» EXERCISE AIM
Your task is to reproduce, verbatim and without pictures, the lines from the opening of the listing through the line containing "Sehr geehrter Prof.".

» SUPPLIED RECORDS
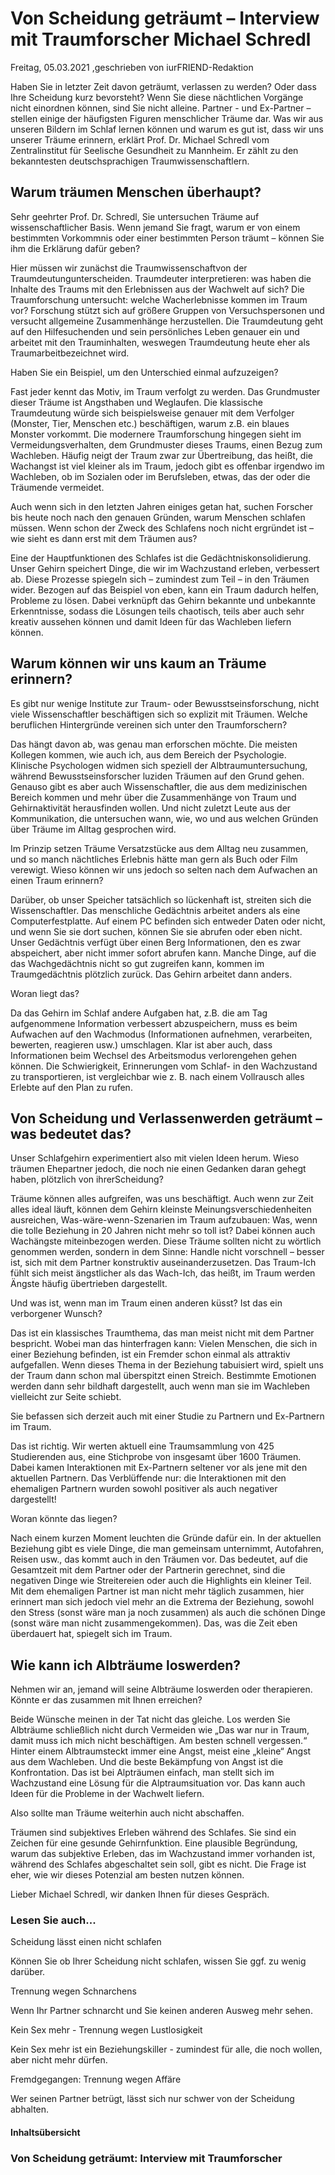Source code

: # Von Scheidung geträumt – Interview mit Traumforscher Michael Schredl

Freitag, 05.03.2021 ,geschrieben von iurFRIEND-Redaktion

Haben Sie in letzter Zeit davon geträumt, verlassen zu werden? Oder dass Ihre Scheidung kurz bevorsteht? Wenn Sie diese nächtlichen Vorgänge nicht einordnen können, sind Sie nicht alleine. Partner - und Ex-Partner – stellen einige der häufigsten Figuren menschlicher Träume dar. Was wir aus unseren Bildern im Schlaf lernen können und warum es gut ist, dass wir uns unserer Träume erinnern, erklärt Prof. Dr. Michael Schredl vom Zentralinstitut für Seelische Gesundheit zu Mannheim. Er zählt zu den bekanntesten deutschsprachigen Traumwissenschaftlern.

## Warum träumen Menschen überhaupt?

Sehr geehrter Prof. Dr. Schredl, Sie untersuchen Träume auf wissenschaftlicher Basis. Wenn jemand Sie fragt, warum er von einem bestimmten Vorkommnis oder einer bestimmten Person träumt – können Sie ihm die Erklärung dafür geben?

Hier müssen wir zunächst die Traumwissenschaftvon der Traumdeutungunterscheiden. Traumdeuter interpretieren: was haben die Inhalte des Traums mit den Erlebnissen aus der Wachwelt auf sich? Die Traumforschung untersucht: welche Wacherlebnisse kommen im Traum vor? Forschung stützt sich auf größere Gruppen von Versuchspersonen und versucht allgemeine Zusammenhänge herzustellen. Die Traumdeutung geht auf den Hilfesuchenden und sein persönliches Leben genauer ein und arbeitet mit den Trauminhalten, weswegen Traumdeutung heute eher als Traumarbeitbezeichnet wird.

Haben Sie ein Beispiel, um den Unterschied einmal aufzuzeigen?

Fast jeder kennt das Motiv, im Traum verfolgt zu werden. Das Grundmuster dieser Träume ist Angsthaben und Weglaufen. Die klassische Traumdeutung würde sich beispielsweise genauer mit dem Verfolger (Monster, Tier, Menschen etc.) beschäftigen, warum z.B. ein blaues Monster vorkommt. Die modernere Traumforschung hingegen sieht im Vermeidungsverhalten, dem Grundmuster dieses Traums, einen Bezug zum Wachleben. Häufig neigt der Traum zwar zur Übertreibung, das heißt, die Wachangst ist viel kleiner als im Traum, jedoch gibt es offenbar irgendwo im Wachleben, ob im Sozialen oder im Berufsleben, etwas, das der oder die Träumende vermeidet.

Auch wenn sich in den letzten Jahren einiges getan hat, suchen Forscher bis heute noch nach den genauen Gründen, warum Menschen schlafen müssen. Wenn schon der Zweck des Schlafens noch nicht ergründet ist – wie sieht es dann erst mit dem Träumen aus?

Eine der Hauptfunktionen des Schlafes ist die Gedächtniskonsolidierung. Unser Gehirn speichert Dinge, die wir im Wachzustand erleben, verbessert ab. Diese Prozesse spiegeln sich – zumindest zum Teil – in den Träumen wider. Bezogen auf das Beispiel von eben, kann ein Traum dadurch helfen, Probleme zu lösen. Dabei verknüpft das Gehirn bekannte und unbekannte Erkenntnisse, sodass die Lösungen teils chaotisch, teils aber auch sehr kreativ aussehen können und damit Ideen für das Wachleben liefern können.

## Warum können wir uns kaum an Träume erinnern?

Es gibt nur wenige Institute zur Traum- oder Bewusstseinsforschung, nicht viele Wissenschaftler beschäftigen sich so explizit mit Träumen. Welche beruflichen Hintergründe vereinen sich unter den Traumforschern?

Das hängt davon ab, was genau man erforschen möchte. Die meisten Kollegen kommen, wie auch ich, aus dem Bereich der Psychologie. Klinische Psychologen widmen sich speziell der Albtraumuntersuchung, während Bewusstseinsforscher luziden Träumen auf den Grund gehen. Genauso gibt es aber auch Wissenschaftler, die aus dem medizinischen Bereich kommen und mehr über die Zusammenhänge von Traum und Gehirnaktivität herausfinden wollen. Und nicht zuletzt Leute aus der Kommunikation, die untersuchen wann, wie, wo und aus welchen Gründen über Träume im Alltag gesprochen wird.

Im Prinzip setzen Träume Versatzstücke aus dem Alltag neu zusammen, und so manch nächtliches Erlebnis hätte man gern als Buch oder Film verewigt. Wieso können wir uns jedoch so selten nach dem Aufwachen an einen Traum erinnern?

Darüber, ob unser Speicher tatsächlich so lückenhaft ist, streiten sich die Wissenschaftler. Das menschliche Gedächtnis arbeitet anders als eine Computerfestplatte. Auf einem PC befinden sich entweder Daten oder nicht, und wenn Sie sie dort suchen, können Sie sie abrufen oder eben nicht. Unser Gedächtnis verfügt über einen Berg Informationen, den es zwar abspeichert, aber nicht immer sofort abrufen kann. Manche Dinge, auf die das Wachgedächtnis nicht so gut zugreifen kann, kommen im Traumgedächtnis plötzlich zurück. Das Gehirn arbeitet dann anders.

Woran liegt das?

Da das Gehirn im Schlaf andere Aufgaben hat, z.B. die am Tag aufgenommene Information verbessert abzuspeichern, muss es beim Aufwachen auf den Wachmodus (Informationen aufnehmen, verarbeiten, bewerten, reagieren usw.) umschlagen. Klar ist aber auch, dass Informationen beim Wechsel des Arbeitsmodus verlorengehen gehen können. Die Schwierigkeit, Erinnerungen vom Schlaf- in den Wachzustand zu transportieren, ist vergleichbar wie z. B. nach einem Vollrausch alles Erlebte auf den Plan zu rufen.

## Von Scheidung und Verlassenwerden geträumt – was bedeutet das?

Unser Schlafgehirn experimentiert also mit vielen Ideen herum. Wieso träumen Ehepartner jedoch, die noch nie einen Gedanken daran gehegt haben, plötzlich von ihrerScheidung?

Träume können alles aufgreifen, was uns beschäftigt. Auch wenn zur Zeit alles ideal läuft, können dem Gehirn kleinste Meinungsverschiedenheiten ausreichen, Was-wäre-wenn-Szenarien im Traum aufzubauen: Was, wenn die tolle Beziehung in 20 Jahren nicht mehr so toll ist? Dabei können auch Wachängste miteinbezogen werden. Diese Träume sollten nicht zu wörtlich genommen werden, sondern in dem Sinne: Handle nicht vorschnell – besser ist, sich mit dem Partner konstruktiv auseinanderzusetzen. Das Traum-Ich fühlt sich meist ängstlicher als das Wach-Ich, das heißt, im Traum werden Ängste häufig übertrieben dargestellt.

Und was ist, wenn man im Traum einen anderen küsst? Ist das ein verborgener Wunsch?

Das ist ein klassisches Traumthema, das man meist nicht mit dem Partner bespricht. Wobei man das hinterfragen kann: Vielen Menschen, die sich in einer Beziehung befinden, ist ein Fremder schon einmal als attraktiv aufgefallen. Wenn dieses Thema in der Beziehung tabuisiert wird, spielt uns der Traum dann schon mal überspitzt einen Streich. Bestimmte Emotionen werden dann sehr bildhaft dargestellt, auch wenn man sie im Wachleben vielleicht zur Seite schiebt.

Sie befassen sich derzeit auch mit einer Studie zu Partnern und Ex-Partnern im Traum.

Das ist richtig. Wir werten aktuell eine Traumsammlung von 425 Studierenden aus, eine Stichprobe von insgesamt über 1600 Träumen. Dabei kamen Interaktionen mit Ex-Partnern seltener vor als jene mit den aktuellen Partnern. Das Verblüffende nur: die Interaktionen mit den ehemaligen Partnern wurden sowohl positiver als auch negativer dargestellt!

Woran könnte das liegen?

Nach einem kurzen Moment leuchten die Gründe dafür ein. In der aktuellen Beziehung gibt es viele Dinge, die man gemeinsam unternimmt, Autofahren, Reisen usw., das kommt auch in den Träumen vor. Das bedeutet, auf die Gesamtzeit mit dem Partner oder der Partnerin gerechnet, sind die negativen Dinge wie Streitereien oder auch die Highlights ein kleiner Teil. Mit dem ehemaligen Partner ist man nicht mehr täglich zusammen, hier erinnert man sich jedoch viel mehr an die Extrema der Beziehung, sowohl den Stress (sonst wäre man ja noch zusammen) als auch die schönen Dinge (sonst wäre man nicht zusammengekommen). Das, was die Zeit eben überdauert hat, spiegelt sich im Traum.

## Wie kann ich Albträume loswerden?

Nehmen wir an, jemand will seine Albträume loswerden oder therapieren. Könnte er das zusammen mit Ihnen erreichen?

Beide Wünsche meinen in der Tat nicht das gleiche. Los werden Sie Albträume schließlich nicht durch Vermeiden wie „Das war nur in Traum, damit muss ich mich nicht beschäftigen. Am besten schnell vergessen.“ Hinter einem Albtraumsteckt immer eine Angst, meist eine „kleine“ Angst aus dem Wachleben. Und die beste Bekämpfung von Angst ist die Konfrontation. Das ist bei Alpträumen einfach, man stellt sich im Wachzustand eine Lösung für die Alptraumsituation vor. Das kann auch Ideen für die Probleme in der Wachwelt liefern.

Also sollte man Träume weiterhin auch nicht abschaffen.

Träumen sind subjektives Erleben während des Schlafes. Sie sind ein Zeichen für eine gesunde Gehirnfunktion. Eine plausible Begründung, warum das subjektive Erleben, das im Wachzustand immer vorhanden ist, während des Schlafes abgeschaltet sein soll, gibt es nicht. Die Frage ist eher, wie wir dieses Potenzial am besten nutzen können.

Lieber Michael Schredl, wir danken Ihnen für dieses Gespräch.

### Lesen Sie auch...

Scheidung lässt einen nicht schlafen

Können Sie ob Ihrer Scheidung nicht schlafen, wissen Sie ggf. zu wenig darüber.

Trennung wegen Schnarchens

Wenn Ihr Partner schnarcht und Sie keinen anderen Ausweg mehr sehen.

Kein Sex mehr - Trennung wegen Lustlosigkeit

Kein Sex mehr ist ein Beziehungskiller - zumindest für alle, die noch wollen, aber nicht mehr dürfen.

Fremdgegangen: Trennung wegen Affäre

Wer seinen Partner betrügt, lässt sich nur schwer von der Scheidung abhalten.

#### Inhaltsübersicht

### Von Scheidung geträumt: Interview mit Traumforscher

» RESPONSE TO THE TASK
Source code

: # Von Scheidung geträumt – Interview mit Traumforscher Michael Schredl

Freitag, 05.03.2021 ,geschrieben von iurFRIEND-Redaktion

Haben Sie in letzter Zeit davon geträumt, verlassen zu werden? Oder dass Ihre Scheidung kurz bevorsteht? Wenn Sie diese nächtlichen Vorgänge nicht einordnen können, sind Sie nicht alleine. Partner - und Ex-Partner – stellen einige der häufigsten Figuren menschlicher Träume dar. Was wir aus unseren Bildern im Schlaf lernen können und warum es gut ist, dass wir uns unserer Träume erinnern, erklärt Prof. Dr. Michael Schredl vom Zentralinstitut für Seelische Gesundheit zu Mannheim. Er zählt zu den bekanntesten deutschsprachigen Traumwissenschaftlern.

## Warum träumen Menschen überhaupt?

Sehr geehrter Prof. Dr. Schredl, Sie untersuchen Träume auf wissenschaftlicher Basis. Wenn jemand Sie fragt, warum er von einem bestimmten Vorkommnis oder einer bestimmten Person träumt – können Sie ihm die Erklärung dafür geben?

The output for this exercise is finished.